ARCH 507, Section 3

Material Practice: Furniture
Winter 2025
Instructors: Steven Mankouche
Term: Winter 2025
Section: 3
Class Number: 36323
Credits: 3
Required: No
Elective: No
Meets: Tue 1:00-4:00pm 1251 A&AB Woodshop
Course Brief: Download

COURSE PREMISE: A material practice is one that takes fabrication into account from the beginning of the design process. Part of developing greater control and precision in such a practice comes from understanding the physical restraints of materials, experiencing their limits and points of failure, and discovering new possibilities. Through historical research and direct engagement in the craft of making, material thereby becomes a discursive element, providing a critical source of feedback in the design process. Fabricating permits us to directly experience the behavior of a material, opening up the design process to opportunities we might never have envisioned. When bridging scales from objects to buildings, experience using a material allows one to design with more control and greater precision. As architecture pedagogy today predominantly exists in a digital realm where scale is fluid, if non-existent, designers move from model to full-size building components “seamlessly”. While digital output has made the shift in scale particularly effortless, it has riddle much of the artifacts, objects and building components with all types of reality/gravity based and other craft problems. Even when adopting engineered materials like plywoods, steel, plastics students run into grain tearout, problems of tool angle access, intruding support structures, burn marks, the inability to have internal right angle cuts, etc, etc. Most often these projects at best end up in the realm of a “prototype”, and at worst are incomplete , non structural or disfunctional models.

COURSE DESCRIPTION: This course tries to take on this problem by allowing students to engage fabrication through a tactile understanding of material from its point of harvest to its finish. This semester we will use furniture as the modality to experience material practice. My position on  architecture is that it scales from object to city. Furniture is a major moment within the scale of architecture, crucial in the education of an architect.  While icons of modern furniture such as Eames, Saarinen, Corbusier, Mies van der Rohe, Aalto etc. were not known to be furniture “makers”, they all experienced fabrication directly during their education. This material practice enabled them to have a much closer understanding of the furniture they designed. It also enabled them to gain material fluency when working with the craftspeople and manufacturers producing their furniture.

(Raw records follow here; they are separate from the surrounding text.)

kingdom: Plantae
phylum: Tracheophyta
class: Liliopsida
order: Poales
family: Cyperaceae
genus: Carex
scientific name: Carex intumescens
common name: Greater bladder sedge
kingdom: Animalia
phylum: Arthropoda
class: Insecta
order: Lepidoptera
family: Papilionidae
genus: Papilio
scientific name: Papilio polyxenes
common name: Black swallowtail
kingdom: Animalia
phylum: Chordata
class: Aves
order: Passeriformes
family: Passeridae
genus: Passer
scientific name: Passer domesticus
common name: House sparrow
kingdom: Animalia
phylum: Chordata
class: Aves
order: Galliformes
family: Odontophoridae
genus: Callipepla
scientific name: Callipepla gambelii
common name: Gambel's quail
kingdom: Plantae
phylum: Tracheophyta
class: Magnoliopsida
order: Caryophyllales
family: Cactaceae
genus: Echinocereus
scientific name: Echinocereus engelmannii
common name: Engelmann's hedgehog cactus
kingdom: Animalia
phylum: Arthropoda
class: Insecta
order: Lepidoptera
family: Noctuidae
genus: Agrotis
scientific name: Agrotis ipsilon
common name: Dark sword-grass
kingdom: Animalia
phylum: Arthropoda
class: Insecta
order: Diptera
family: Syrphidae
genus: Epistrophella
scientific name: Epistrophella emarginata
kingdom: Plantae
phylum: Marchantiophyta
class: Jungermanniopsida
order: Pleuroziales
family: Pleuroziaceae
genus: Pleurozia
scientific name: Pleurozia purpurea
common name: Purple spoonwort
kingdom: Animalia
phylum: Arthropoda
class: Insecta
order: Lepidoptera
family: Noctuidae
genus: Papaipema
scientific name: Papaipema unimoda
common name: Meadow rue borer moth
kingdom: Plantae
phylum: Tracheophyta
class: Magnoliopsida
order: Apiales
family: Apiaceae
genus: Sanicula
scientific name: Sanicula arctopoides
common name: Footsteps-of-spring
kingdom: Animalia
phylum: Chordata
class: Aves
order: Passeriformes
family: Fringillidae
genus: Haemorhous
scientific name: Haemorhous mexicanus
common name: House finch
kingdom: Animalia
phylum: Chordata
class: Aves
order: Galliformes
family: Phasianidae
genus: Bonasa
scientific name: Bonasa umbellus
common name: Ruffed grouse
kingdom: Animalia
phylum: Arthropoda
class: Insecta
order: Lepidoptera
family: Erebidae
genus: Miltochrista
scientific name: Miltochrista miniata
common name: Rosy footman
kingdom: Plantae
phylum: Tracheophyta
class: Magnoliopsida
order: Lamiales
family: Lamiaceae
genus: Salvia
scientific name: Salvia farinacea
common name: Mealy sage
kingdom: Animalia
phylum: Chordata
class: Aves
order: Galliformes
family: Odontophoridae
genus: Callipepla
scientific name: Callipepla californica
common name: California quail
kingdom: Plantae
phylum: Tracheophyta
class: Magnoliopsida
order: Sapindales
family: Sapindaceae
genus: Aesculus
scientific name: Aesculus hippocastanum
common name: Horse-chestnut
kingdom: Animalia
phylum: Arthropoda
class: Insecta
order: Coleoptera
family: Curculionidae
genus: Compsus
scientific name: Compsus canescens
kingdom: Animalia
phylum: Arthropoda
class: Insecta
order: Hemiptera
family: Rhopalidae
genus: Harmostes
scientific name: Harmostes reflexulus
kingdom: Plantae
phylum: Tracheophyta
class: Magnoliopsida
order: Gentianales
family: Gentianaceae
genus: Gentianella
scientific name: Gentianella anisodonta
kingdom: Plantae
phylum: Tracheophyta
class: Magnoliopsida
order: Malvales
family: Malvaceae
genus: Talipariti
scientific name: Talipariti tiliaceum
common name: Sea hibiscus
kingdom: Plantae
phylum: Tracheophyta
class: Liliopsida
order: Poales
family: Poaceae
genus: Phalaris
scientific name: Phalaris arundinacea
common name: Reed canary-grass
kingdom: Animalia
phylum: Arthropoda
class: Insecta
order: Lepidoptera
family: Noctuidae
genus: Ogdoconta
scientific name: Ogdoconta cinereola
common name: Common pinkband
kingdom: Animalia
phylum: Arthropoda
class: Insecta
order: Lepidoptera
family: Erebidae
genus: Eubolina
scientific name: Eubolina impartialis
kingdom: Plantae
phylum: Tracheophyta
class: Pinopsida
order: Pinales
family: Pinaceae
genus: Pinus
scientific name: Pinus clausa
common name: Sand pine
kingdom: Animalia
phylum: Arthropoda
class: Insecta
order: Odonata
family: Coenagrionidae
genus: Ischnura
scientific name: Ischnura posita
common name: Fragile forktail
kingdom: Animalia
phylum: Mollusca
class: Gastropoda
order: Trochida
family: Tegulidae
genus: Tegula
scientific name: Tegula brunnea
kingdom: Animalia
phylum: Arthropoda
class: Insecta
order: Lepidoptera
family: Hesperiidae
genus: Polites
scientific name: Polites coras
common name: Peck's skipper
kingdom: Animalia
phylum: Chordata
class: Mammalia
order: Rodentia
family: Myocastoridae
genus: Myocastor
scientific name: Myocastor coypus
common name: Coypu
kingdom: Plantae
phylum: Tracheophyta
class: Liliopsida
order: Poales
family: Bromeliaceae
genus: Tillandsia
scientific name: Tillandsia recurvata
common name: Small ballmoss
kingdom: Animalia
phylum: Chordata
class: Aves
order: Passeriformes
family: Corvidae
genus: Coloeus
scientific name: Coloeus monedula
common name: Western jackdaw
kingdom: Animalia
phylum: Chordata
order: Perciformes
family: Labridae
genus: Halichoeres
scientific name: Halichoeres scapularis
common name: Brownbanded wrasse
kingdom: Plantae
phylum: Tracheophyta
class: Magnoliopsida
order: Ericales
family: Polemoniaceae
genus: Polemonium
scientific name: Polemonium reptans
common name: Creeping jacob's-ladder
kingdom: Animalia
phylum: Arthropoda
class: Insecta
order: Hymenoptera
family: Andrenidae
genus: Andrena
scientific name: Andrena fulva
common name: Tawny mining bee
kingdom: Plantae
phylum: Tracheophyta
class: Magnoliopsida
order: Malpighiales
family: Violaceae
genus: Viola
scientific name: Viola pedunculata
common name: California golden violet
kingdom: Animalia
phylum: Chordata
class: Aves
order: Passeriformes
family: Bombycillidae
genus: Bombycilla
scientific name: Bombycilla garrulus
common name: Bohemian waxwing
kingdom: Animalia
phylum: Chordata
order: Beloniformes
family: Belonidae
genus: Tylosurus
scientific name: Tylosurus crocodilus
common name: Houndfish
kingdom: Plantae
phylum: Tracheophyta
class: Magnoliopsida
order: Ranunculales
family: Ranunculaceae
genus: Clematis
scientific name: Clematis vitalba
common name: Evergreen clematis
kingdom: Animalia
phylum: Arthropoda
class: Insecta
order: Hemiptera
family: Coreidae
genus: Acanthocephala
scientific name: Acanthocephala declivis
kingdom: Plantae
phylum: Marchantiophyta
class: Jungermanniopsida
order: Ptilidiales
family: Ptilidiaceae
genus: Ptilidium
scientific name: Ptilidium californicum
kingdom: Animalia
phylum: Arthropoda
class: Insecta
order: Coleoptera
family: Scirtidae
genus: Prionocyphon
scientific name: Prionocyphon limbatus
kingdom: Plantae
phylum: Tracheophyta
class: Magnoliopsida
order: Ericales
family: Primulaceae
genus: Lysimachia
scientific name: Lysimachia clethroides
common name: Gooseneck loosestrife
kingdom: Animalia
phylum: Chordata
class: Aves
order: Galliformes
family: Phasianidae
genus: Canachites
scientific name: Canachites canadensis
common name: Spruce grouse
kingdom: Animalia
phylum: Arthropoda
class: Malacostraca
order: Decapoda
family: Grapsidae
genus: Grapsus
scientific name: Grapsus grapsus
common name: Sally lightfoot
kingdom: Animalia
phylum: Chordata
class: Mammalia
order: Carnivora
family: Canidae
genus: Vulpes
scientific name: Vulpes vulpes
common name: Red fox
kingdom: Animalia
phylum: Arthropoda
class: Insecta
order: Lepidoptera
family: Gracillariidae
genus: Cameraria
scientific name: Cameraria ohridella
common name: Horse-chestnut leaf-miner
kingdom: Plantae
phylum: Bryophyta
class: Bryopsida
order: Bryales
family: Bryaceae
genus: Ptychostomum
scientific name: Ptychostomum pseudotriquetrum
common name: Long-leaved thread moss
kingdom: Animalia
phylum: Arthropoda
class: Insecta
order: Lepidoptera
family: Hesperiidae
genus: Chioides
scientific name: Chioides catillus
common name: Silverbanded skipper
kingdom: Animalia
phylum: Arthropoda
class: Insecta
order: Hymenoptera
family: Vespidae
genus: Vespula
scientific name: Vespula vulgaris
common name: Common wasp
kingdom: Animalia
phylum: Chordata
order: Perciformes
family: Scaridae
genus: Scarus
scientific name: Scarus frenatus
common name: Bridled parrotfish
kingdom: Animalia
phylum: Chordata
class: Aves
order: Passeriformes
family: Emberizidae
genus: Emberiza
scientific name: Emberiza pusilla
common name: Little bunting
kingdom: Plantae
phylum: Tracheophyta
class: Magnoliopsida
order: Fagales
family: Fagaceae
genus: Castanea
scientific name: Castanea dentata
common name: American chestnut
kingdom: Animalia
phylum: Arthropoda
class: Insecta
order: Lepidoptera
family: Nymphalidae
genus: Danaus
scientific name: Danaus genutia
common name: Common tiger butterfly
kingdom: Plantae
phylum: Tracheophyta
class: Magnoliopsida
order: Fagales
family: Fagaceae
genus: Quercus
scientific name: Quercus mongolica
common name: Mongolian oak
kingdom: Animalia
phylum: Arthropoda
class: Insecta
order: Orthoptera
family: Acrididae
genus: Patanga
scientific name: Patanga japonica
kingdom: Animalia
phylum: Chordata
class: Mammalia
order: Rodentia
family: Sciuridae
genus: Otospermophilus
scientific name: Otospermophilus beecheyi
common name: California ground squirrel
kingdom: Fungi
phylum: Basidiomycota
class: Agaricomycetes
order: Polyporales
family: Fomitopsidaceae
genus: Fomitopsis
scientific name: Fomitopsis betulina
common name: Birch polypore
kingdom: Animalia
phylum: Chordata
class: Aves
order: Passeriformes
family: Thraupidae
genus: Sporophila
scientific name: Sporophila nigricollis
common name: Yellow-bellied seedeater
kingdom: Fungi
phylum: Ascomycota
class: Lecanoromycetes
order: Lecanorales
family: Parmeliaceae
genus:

In this semester course students will be fabricating chairs, many of them.  Emphasis will be placed on quick iterative work. Students will be encouraged to make as a way of designing rather than designing to make.  Classes often will be split into two parts. One part will be seminar based and the other will take place in the Taubman/Stamps woodshop. In the seminar students will be introduced to all types of modern and contemporary furniture, from Thonet to Molino, Stark to Wanders, Jongarius to Uriquola, etc. etc. The workshop component of the course will be predominantly wood based covering fundamentals such as: hand tools, milling, joinery, turning, possibly steam bending, lamination and finishing. A lab fee of $100 per student will cover most of the lumber supplies needed for the class.